__Task brief__: Please return the data that follows precisely as written, but without the images.

_____

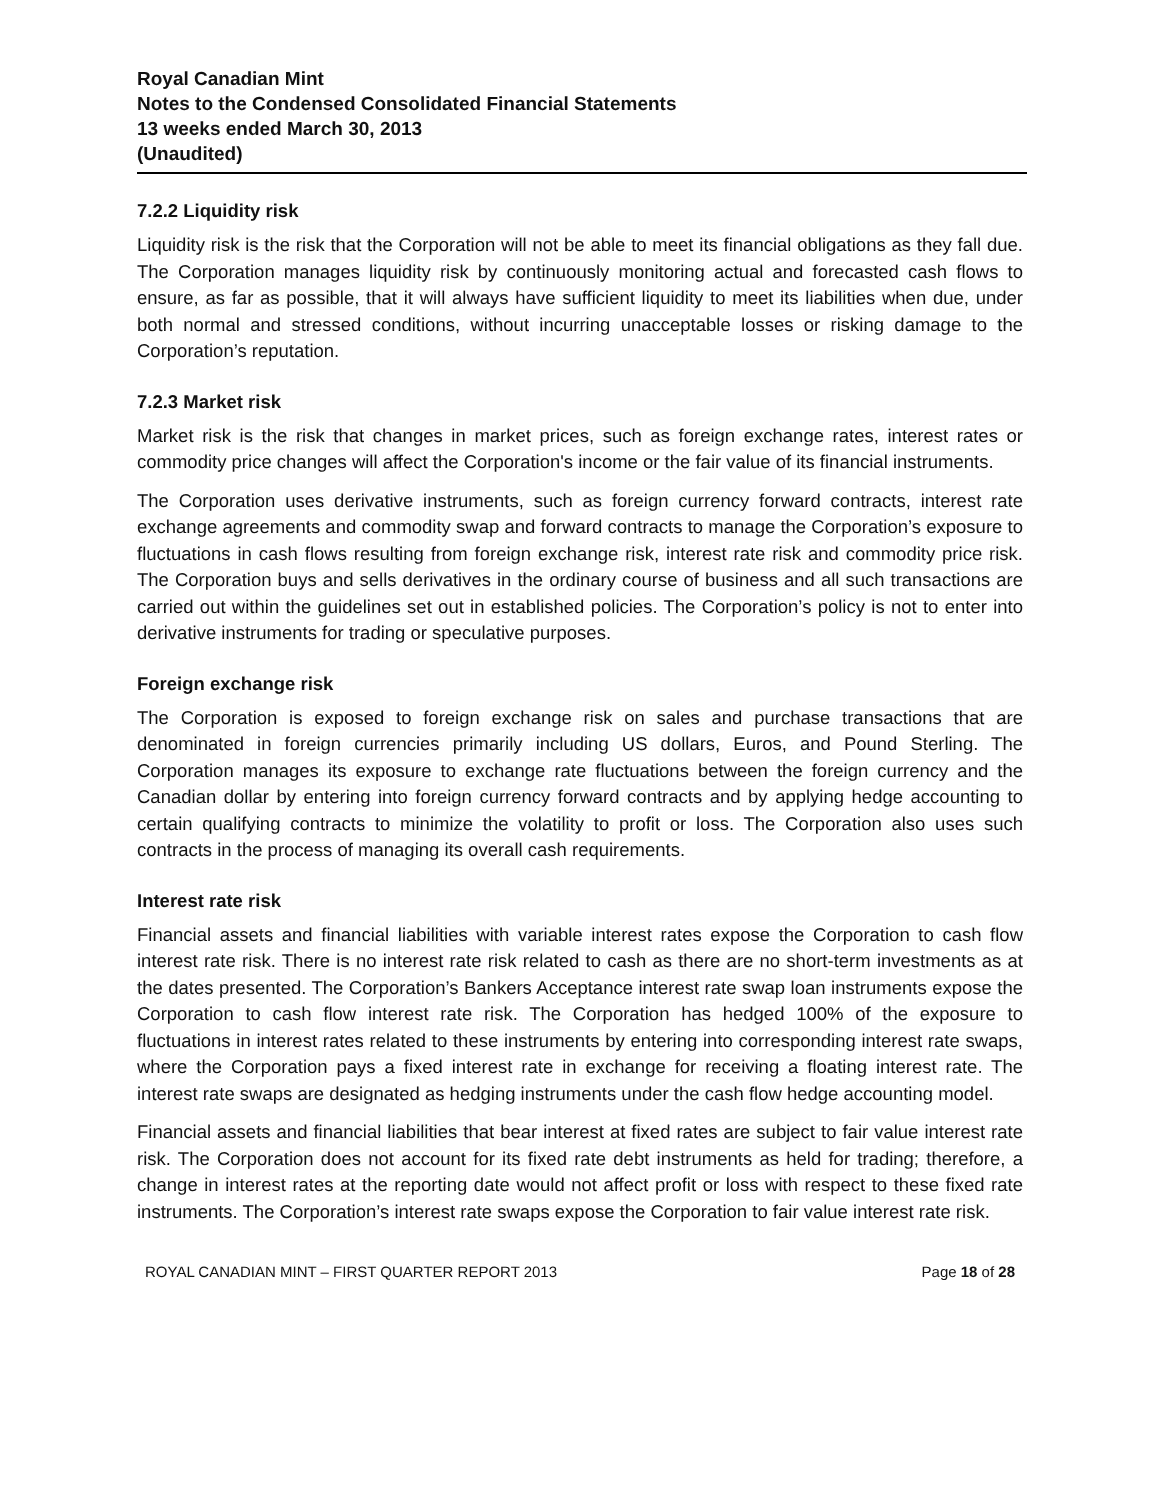Royal Canadian Mint
Notes to the Condensed Consolidated Financial Statements
13 weeks ended March 30, 2013
(Unaudited)
7.2.2 Liquidity risk
Liquidity risk is the risk that the Corporation will not be able to meet its financial obligations as they fall due. The Corporation manages liquidity risk by continuously monitoring actual and forecasted cash flows to ensure, as far as possible, that it will always have sufficient liquidity to meet its liabilities when due, under both normal and stressed conditions, without incurring unacceptable losses or risking damage to the Corporation’s reputation.
7.2.3 Market risk
Market risk is the risk that changes in market prices, such as foreign exchange rates, interest rates or commodity price changes will affect the Corporation's income or the fair value of its financial instruments.
The Corporation uses derivative instruments, such as foreign currency forward contracts, interest rate exchange agreements and commodity swap and forward contracts to manage the Corporation’s exposure to fluctuations in cash flows resulting from foreign exchange risk, interest rate risk and commodity price risk. The Corporation buys and sells derivatives in the ordinary course of business and all such transactions are carried out within the guidelines set out in established policies. The Corporation’s policy is not to enter into derivative instruments for trading or speculative purposes.
Foreign exchange risk
The Corporation is exposed to foreign exchange risk on sales and purchase transactions that are denominated in foreign currencies primarily including US dollars, Euros, and Pound Sterling. The Corporation manages its exposure to exchange rate fluctuations between the foreign currency and the Canadian dollar by entering into foreign currency forward contracts and by applying hedge accounting to certain qualifying contracts to minimize the volatility to profit or loss. The Corporation also uses such contracts in the process of managing its overall cash requirements.
Interest rate risk
Financial assets and financial liabilities with variable interest rates expose the Corporation to cash flow interest rate risk. There is no interest rate risk related to cash as there are no short-term investments as at the dates presented. The Corporation’s Bankers Acceptance interest rate swap loan instruments expose the Corporation to cash flow interest rate risk. The Corporation has hedged 100% of the exposure to fluctuations in interest rates related to these instruments by entering into corresponding interest rate swaps, where the Corporation pays a fixed interest rate in exchange for receiving a floating interest rate. The interest rate swaps are designated as hedging instruments under the cash flow hedge accounting model.
Financial assets and financial liabilities that bear interest at fixed rates are subject to fair value interest rate risk. The Corporation does not account for its fixed rate debt instruments as held for trading; therefore, a change in interest rates at the reporting date would not affect profit or loss with respect to these fixed rate instruments. The Corporation’s interest rate swaps expose the Corporation to fair value interest rate risk.
ROYAL CANADIAN MINT – FIRST QUARTER REPORT 2013 Page 18 of 28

_____

__Exercise result__:
Royal Canadian Mint
Notes to the Condensed Consolidated Financial Statements
13 weeks ended March 30, 2013
(Unaudited)
7.2.2 Liquidity risk
Liquidity risk is the risk that the Corporation will not be able to meet its financial obligations as they fall due. The Corporation manages liquidity risk by continuously monitoring actual and forecasted cash flows to ensure, as far as possible, that it will always have sufficient liquidity to meet its liabilities when due, under both normal and stressed conditions, without incurring unacceptable losses or risking damage to the Corporation’s reputation.
7.2.3 Market risk
Market risk is the risk that changes in market prices, such as foreign exchange rates, interest rates or commodity price changes will affect the Corporation's income or the fair value of its financial instruments.
The Corporation uses derivative instruments, such as foreign currency forward contracts, interest rate exchange agreements and commodity swap and forward contracts to manage the Corporation’s exposure to fluctuations in cash flows resulting from foreign exchange risk, interest rate risk and commodity price risk. The Corporation buys and sells derivatives in the ordinary course of business and all such transactions are carried out within the guidelines set out in established policies. The Corporation’s policy is not to enter into derivative instruments for trading or speculative purposes.
Foreign exchange risk
The Corporation is exposed to foreign exchange risk on sales and purchase transactions that are denominated in foreign currencies primarily including US dollars, Euros, and Pound Sterling. The Corporation manages its exposure to exchange rate fluctuations between the foreign currency and the Canadian dollar by entering into foreign currency forward contracts and by applying hedge accounting to certain qualifying contracts to minimize the volatility to profit or loss. The Corporation also uses such contracts in the process of managing its overall cash requirements.
Interest rate risk
Financial assets and financial liabilities with variable interest rates expose the Corporation to cash flow interest rate risk. There is no interest rate risk related to cash as there are no short-term investments as at the dates presented. The Corporation’s Bankers Acceptance interest rate swap loan instruments expose the Corporation to cash flow interest rate risk. The Corporation has hedged 100% of the exposure to fluctuations in interest rates related to these instruments by entering into corresponding interest rate swaps, where the Corporation pays a fixed interest rate in exchange for receiving a floating interest rate. The interest rate swaps are designated as hedging instruments under the cash flow hedge accounting model.
Financial assets and financial liabilities that bear interest at fixed rates are subject to fair value interest rate risk. The Corporation does not account for its fixed rate debt instruments as held for trading; therefore, a change in interest rates at the reporting date would not affect profit or loss with respect to these fixed rate instruments. The Corporation’s interest rate swaps expose the Corporation to fair value interest rate risk.
ROYAL CANADIAN MINT – FIRST QUARTER REPORT 2013 Page 18 of 28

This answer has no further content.